SEATTLE -- The Boeing Co. is streamlining its defined benefit plan, which has ballooned to $38 billion with the addition of Rockwell International's and McDonnell Douglas' assets.
Most of the changes will occur in equities and real estate, but Gary Bland, vice president-trust investments, said he's reviewing the entire manager roster.
Boeing has 48 money managers, down from 63 before a consolidation push began 18 months ago.
Cutting the manager stable is necessary because the corporate treasury department operates on essentially the same budget and staff as it did before adding Rockwell's and McDonnell Douglas' pension assets, Mr. Bland said.
Among the changes:
* Boeing is cutting its equity allocation to 60% from 62%.
* Its real estate allocation -- currently 2% of assets -- likely will increase to between 4% and 5%. The fund could hire one or more real estate managers.
* Mr. Bland will be looking at domestic small-cap and value equities. That's because most of Boeing's active U.S. equity assets are in large-capitalization growth stocks.
* Indexed equity assets, now around 35% of U.S. equities, will range from 35% to 50%.
* Boeing could use more money managers with whom it has an "asset allocation/strategy relationship," Mr. Bland said. That involves giving money managers multiple assignments in multiple asset classes.
Minority and emerging managers, which the company sees as a valuable resource, may be part of the reorganization.
Boeing Chairman and Chief Executive Officer Phil Condit and Mr. Bland recently spoke at the Rev. Jesse Jackson's Rainbow Push LaSalle Street Project conference in Chicago about their commitment to diversity.
Boeing is committed to helping smaller firms without the experience in marketing to plan sponsors. The idea of being an important account to a smaller firm is an added bonus to Boeing pension executives.

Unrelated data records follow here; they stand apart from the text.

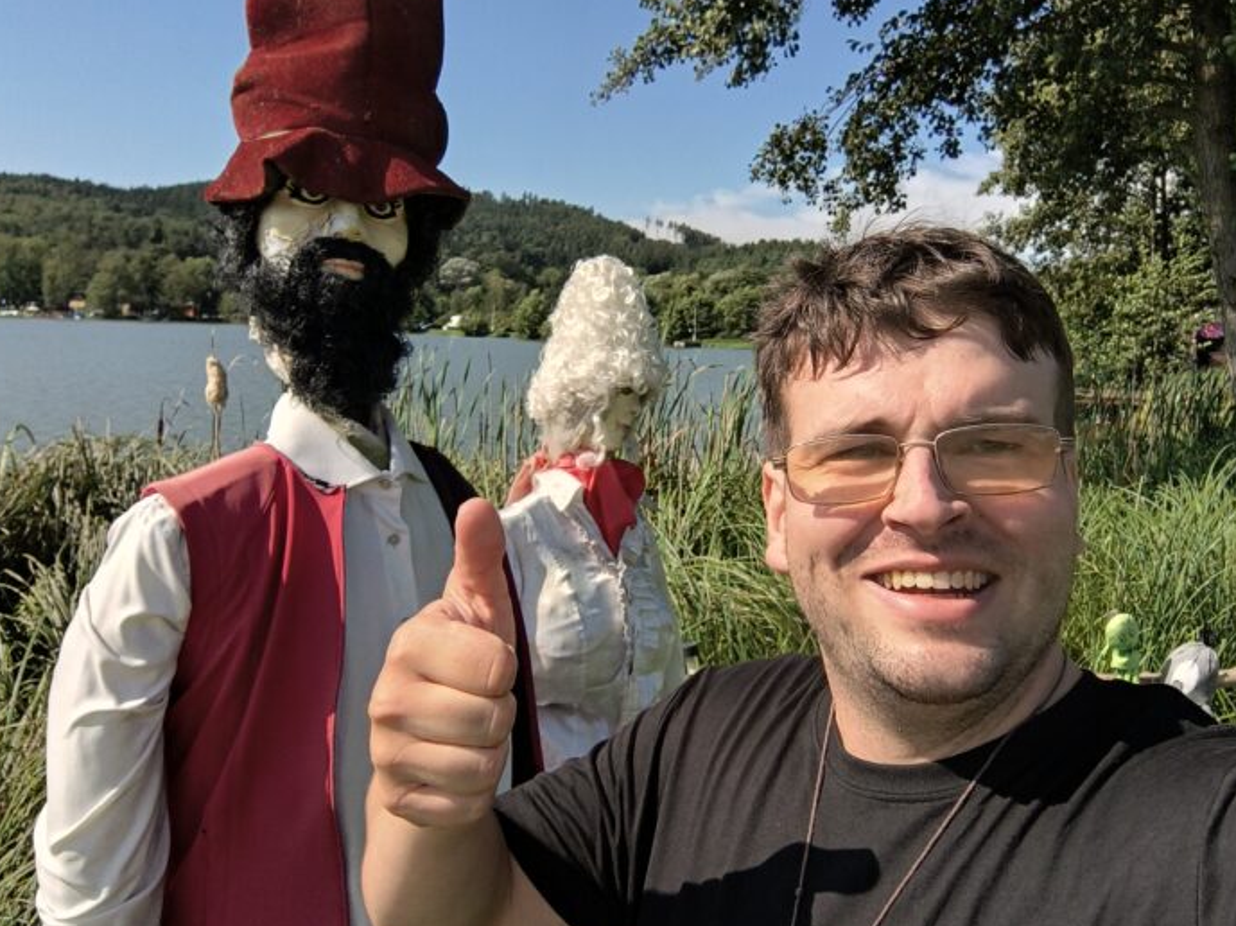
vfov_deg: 48.2
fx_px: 1035
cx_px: 637
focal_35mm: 29
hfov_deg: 61.7
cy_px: 488
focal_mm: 3.14
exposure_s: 1/2697
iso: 51
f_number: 2.24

Lack of the generally required five-year track record is not an issue for Mr. Bland. "What does what you did five years ago have to do with today?" he asked.
Two minority-owned money managers and a brokerage firm were recently hired, bringing the total of minority money managers to seven. Pugh Capital Management Inc., Seattle, and MDL Capital Management Inc., Pittsburgh, each was hired to run $200 million in broad-spectrum fixed-income portfolios.

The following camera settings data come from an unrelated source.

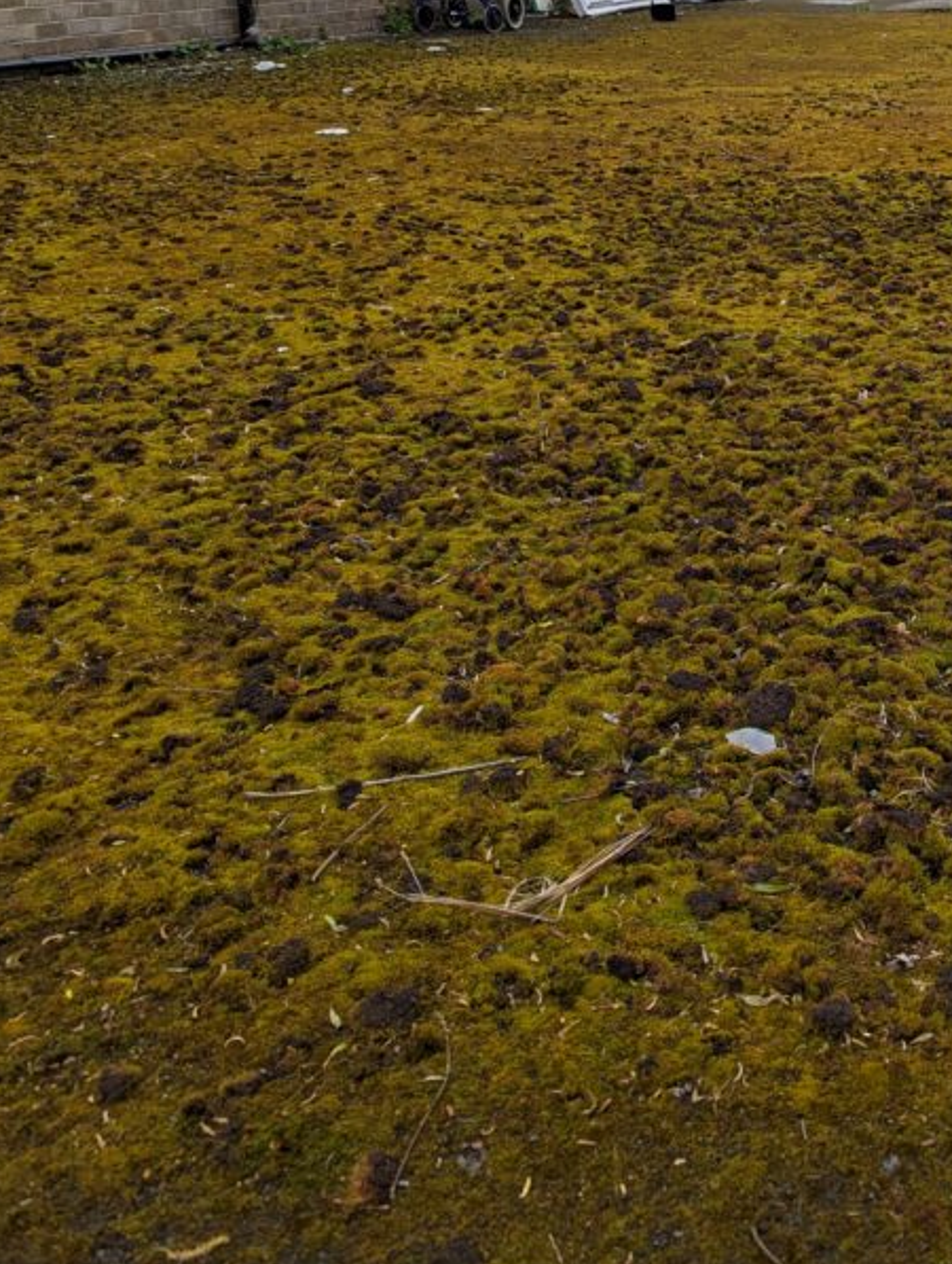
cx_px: 802
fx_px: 1499
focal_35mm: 41
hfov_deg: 33.9
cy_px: 263
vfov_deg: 43.7
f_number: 1.85
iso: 42
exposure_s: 1/563
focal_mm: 6.81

At the same time, Boeing increased Philadelphia-based Tiffany Capital Advisors Inc.'s domestic equity growth portfolio by $95 million to a total of $300 million.
All three firms are owned by African Americans.
Eaten by baby ducks
New York-based Magna Securities Corp., also a minority-owned firm, was hired for commission recapture and to help lower transaction costs while the equity portfolio was reconstructed.
"It's like being nibbled to death by baby ducks," Mr. Bland said of transaction costs.
Boeing's current asset allocation is 53% U.S. equity; 9% international equity; 5% private equity; 29% domestic fixed income; 2% international bonds; and 2% real estate. The fund manages $1 billion to $1.5 billion in domestic bonds in-house.
Boeing's current domestic equity managers are: Alliance Capital LP; American Express Asset Management; Beekman Capital Management Ltd.; Cambiar Investors Inc.; Capital Guardian Trust Co.; Capital Management Associates Inc.; CIGNA Investments Inc.; Davis Skaggs Investment Management; Dimensional Fund Advisors Inc.; Fayez Sarofim & Co; Hathaway Associates; Hotchkis and Wiley; INVESCO; J.P. Morgan Investment Management Inc.; MacKay-Shields Financial; Mellon Capital Management; Oppenheimer Capital; Dresdner RCM Global Investors; Robert E. Torray & Co.; Bankers Trust Co.; Siphron Capital Management; SitInvestment Associates; Standish, Ayer & Wood Inc.; Tiffany Capital; and Waite & Associates.
Its non-U.S. equity managers are: American Express; Capital Guardian; Hotchkis and Wiley; Bankers Trust Co.; Commercial Union Investment Management Corp.; Putnam Investments Inc.; and Simms Capital Management Inc.
Boeing's U.S. bond managers are: Aetna Inc.; BlackRock Inc.; Boatmen's Capital Management Inc.; Capital Guardian Trust Co.; Chinook Capital Management; Goldman Sachs Asset Management; McKee Investment Management Co.; MDL; Miller Anderson & Sherrerd; Pacific Investment Management Co.; Pugh; Dresdner RCM Global Investors; Standish, Ayer & Wood; and Sirach Capital Management Inc.
Non-U.S. bond managers are: Capital International; Deutsche Bank Capital Management; Julius Baer Investment Management Inc.; and Payden & Rygel Investment Counsel.
The fund also has a number of limited partnerships that invest in private equity and real estate.